Aptal gibi inanmıştı. Bir amacım vardı ve bunu yapmak zorundaydım.
"Daha ne kadar düşüneceksin Devrim?" Elini dizinden çekip bana baktı ve gülümsemeye başladı.
Çok tatlı bir suratı vardı. Insanı kendine çeken. Ama o Avımdı ve ben avcıydım.
"Senden ne isteyeceğimi düşündüğümü kim söyledi?"
"A hadi ama dalga mı geçiyorsun benimle"
"Zaten senden isteyeceğim şeyi bundan 15 dakika önce bulmuştum sadece saçlarının renginin doğal olup olmadığını merak ediyordum" dedi umarsızca. Aptal.
"Hadi söyle ne istediğini işim gücüm var buraya geleli tam 2 saat oldu"
"2 gününü benimle geçireceksin, seni dağ evine götüreceğim" piç gibi gülerken bana bakmaya devam etti.

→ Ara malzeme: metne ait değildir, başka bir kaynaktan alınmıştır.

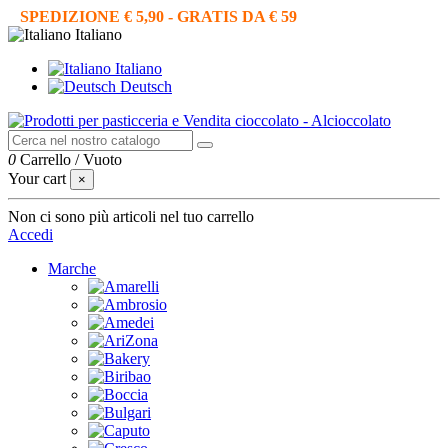
SPEDIZIONE € 5,90 - GRATIS DA € 59
Italiano
Italiano
Deutsch
0
Carrello
/
Vuoto
Your cart
×
Non ci sono più articoli nel tuo carrello
Accedi
Marche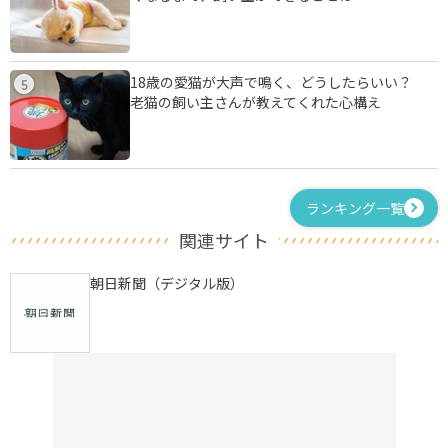
18歳の愛猫が大声で鳴く、どうしたらいい？
5
老猫の飼い主さんが教えてくれた心構え
ランキング一覧
関連サイト
朝日新聞（デジタル版）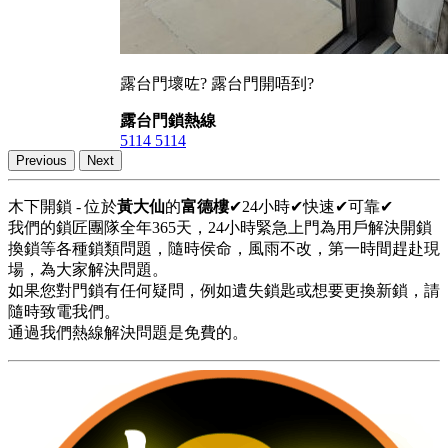
露台門壞咗? 露台門開唔到?
露台門鎖熱線
5114 5114
Previous
Next
木下開鎖 - 位於
黃大仙
的
富德樓
✔24小時✔快速✔可靠✔
我們的鎖匠團隊全年365天，24小時緊急上門為用戶解決開鎖
換鎖等各種鎖類問題，隨時侯命，風雨不改，第一時間趕赴現
場，為大家解決問題。
如果您對門鎖有任何疑問，例如遺失鎖匙或想要更換新鎖，請
隨時致電我們。
通過我們熱線解決問題是免費的。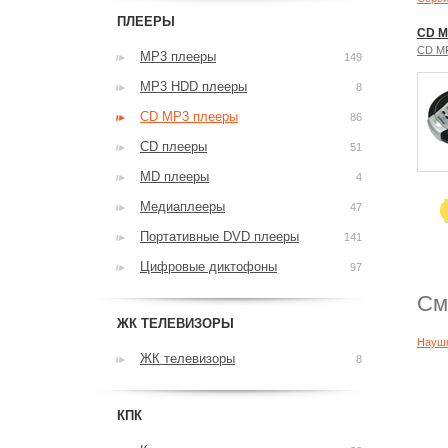
ПЛЕЕРЫ
CD M
CD M
MP3 плееры
149
MP3 HDD плееры
8
CD MP3 плееры
86
CD плееры
51
MD плееры
4
Медиаплееры
47
Портативные DVD плееры
141
Цифровые диктофоны
97
См
ЖК ТЕЛЕВИЗОРЫ
Науш
ЖК телевизоры
8
КПК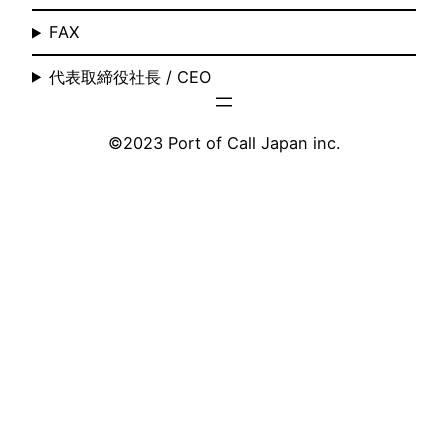
FAX
代表取締役社長 / CEO
©️2023 Port of Call Japan inc.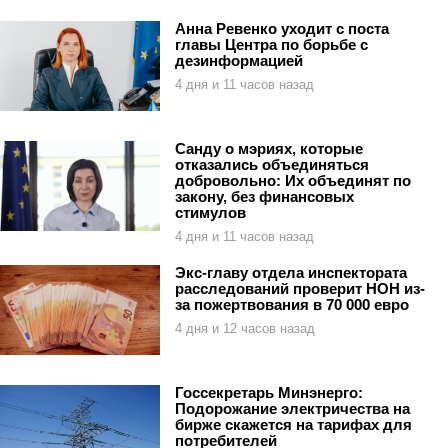
Анна Ревенко уходит с поста
главы Центра по борьбе с
дезинформацией
4 дня и 11 часов назад
Санду о мэриях, которые
отказались объединяться
добровольно: Их объединят по
закону, без финансовых
стимулов
4 дня и 11 часов назад
Экс-главу отдела инспектората
расследований проверит НОН из-
за пожертвования в 70 000 евро
4 дня и 12 часов назад
Госсекретарь Минэнерго:
Подорожание электричества на
бирже скажется на тарифах для
потребителей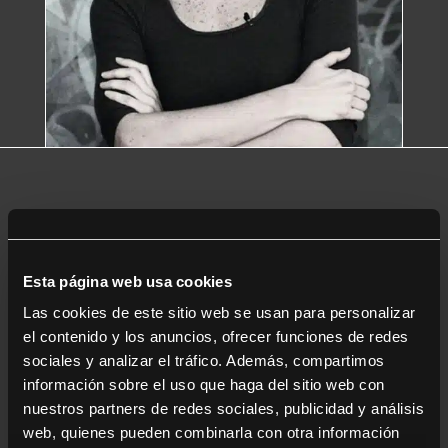
Biografía
Esta página web usa cookies
Directora,
showrunner
, productora ejecutiva. Como
directora, en 2012 estrenó
Casadentro
en el Festival
Las cookies de este sitio web se usan para personalizar
de Montreal ganando el Zenit de Oro y el Premio de la
el contenido y los anuncios, ofrecer funciones de redes
Crítica Internacional. En 2015 estrena su segunda
sociales y analizar el tráfico. Además, compartimos
película Solos en el Festival de Rotterdam y compite
en el Festival de Moscú, Isola, Sao Paulo, Río de
información sobre el uso que haga del sitio web con
Janeiro, entre otros. En 2017, dirige su primera película
nuestros partners de redes sociales, publicidad y análisis
por encargo
Soltera codiciada
, que fue un éxito de
web, quienes pueden combinarla con otra información
taquilla y se convierte en la primera película peruana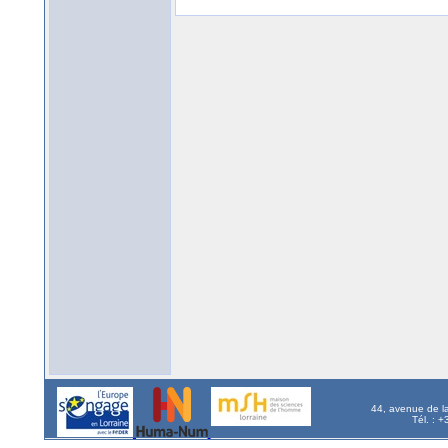
44, avenue de l
Tél. : 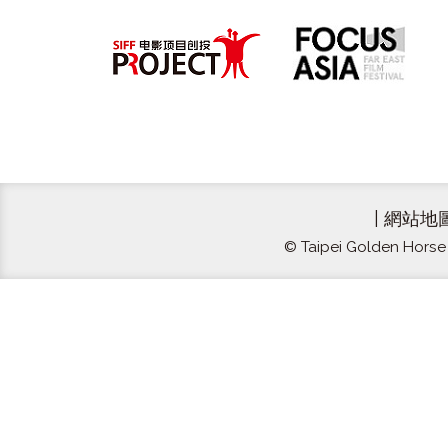
|
網站地
© Taipei Golden Horse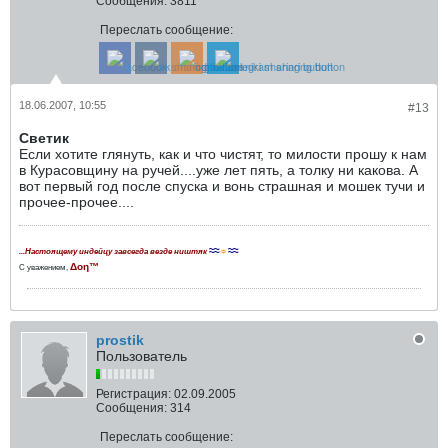
Сообщения:
3811
Переслать сообщение:
18.06.2007, 10:55
#13
Светик
Если хотите глянуть, как и что чистят, то милости прошу к нам
в Курасовщину на ручей....уже лет пять, а толку ни какова. А
вот первый год после спуска и вонь страшная и мошек тучи и
прочее-прочее....
≈≈
☼
≈≈
...Настоящему индейцу завсегда везде ништяк
Δοη™
С уважением,
prostik
Пользователь
Регистрация:
02.09.2005
Сообщения:
314
Переслать сообщение: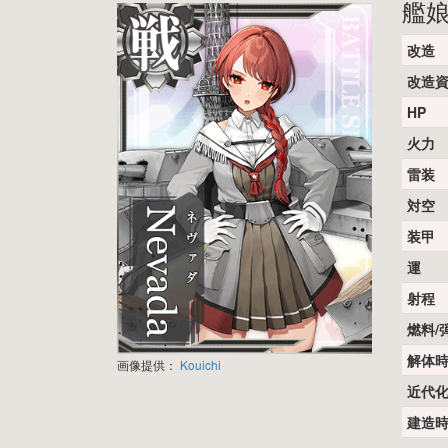
艦
改造
改造
HP
火力
雷装
対空
装甲
運
射程
燃料/
解体
画像提供：
Kouichi
近代
建造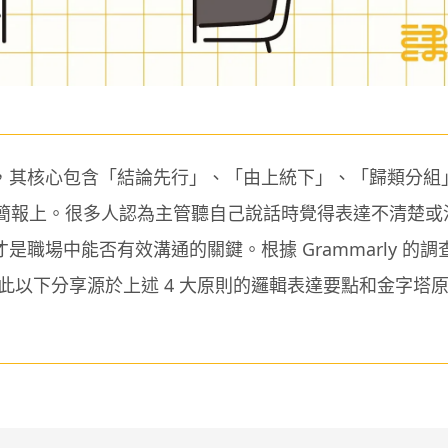
，其核心包含「結論先行」、「由上統下」、「歸類分組
和簡報上。很多人認為主管聽自己說話時覺得表達不清楚或
場中能否有效溝通的關鍵。根據 Grammarly 的調查
此以下分享源於上述 4 大原則的邏輯表達要點和金字塔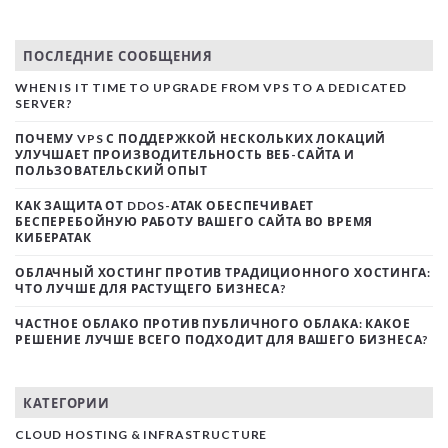
ПОСЛЕДНИЕ СООБЩЕНИЯ
WHEN IS IT TIME TO UPGRADE FROM VPS TO A DEDICATED
SERVER?
ПОЧЕМУ VPS С ПОДДЕРЖКОЙ НЕСКОЛЬКИХ ЛОКАЦИЙ
УЛУЧШАЕТ ПРОИЗВОДИТЕЛЬНОСТЬ ВЕБ-САЙТА И
ПОЛЬЗОВАТЕЛЬСКИЙ ОПЫТ
КАК ЗАЩИТА ОТ DDOS-АТАК ОБЕСПЕЧИВАЕТ
БЕСПЕРЕБОЙНУЮ РАБОТУ ВАШЕГО САЙТА ВО ВРЕМЯ
КИБЕРАТАК
ОБЛАЧНЫЙ ХОСТИНГ ПРОТИВ ТРАДИЦИОННОГО ХОСТИНГА:
ЧТО ЛУЧШЕ ДЛЯ РАСТУЩЕГО БИЗНЕСА?
ЧАСТНОЕ ОБЛАКО ПРОТИВ ПУБЛИЧНОГО ОБЛАКА: КАКОЕ
РЕШЕНИЕ ЛУЧШЕ ВСЕГО ПОДХОДИТ ДЛЯ ВАШЕГО БИЗНЕСА?
КАТЕГОРИИ
CLOUD HOSTING & INFRASTRUCTURE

Tanrım 2 gün ona nasıl katlanırdım? Zaten şımarık, piç ve yeterince kendini beğenmiş bir erkekti.
"Neden bunu istedin?" Dediğimde çenemi tutup yaklaştı. Ah yine o his, bana ne zaman yaklaşsa ellerim donuyor.
"Sadece 2 gün kafandakileri atıp kahkaha atmanı eğlenmeni istedim art niyet arama"
"Ya ayılar varsa?" kahkaha atıp ellerini kaldırdı ve bana baktı.
"Ya sen şaka mısın kızım ne ayısı?"
"Ne var dağ dedin dağda ayı olur, gerçi yanımda sen varken ayıya gerek yok" hala kahkaha atıyordu. Ona sinir oluyordum.
"Ne zaman gidiyoruz" dedi nihayet gülmeyi bırakıp.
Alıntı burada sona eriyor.